Ruby

Ruby's map | collect methods explained visually 🎨

Ruby's map | collect methods explained visually 🎨
In: Ruby

There's no way around the map method. Coming from functional programming it's an inevitable part of any developer's everyday life.

Here's an attempt to break it down visually.

Map or Collect?

.map and .collect are aliases, which means they go hand in hand together, doing the exact same thing. No one was ever able to measure the meaningfulness of aliases, but here we are, still alive.

".map() and .collect() do the exact same thing."

How it really works

When you call .map() on a collection, a little gnome with a big finger goes through every element (like in a for-loop) and maps this element to a new element in a new array.

A visual Ruby .map() example

In Ruby, you pass a block to the map method. This block defines what happens to every element from the collection.

In the example above the "collection" is an array, so for every number inside the array, something happens to the number (a transformation operation). Eventually, the transformation is mapped as a new value in a new array at the exact same position as it was in the original array.

In the end, you see that the map method returns a brand new array with the new elements inside.

If you've internalized this example, you've got the gist of it. Just to reiterate a bit on your understanding, though:

😴

This is an absolutely useless operation. You have just robbed the map method of its only purpose: to transform data. You have your original array back, exactly as you passed it. The little gnome was bored, almost to death. You could do something similarly boring if you'd like to finish him:

😴😴

Here you have an array back with new elements but you haven't used the original elements at all. What a waste.
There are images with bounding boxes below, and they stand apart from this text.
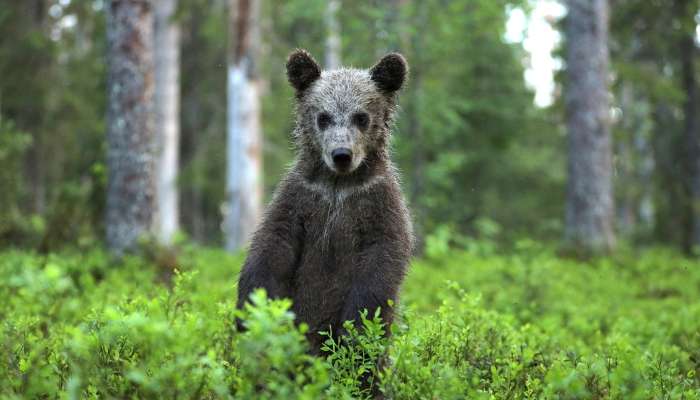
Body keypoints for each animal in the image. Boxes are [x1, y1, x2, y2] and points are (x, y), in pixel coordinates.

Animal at [235, 47, 412, 354]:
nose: (341, 154)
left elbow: (382, 260)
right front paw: (250, 312)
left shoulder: (377, 201)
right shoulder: (302, 198)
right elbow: (272, 244)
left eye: (361, 117)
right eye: (323, 117)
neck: (338, 185)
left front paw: (355, 328)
However useless it may be, at this point you may internalize that everything that the block returns on every iteration, ends up inside the new collection. With map, the one certain thing is that a new array will be returned. And that's already the biggest difference with Ruby's .each() method. The each method also loops through every element of the collection but it doesn't collect all the elements inside a new array in the end (here we go, maybe collect is not that much of a useless name for the alias after all).

Even if you run map on a Set, you will get an array in return:

>> set = Set[1,2]
>> set
=> #<Set: {1, 2}>
>> set.map { |num| num * 2 }
=> [2, 4]
.map() on a Set returns an array
"With .map(), the one thing that's certain is that a new array will be returned."

Even when you do as crazy of a thing as .map! bang. It still returns a collection. But now our little gnome also takes the transformed values and replaces the original collection's values on every iteration.

A mutant array!

So, if you try to assign your map! bang result additionally to a variable, you'll end up with your original collection's values replaced by the new ones and the newly returned collection inside the variable.

By the way, you will get the same type of collection inside your variable as the collection on which you ran .map!. For example, if you run map! on a Ruby Set you'll get a set in return and your original Set gets mutated:

>> original_set = Set[1, 2]
>> original_set
=> #<Set: {1, 2}>
>> variable = original_set.map! { |num| num * 2 }
>> variable
=> #<Set: {2, 4}>
>> original_set
=> #<Set: {2, 4}>
A Set is returned and you still have your old Set

And last but not least, some Ruby magic 🔮

Numbers become strings 🔮

You pick the method that's available on the object in the collection and put it after &:, a magical key to the world of shortness and conciseness. There's no shorter way to transform values into a new collection. A shorthand that's embraced by Rubyists all over the world. Not only in gnome-land.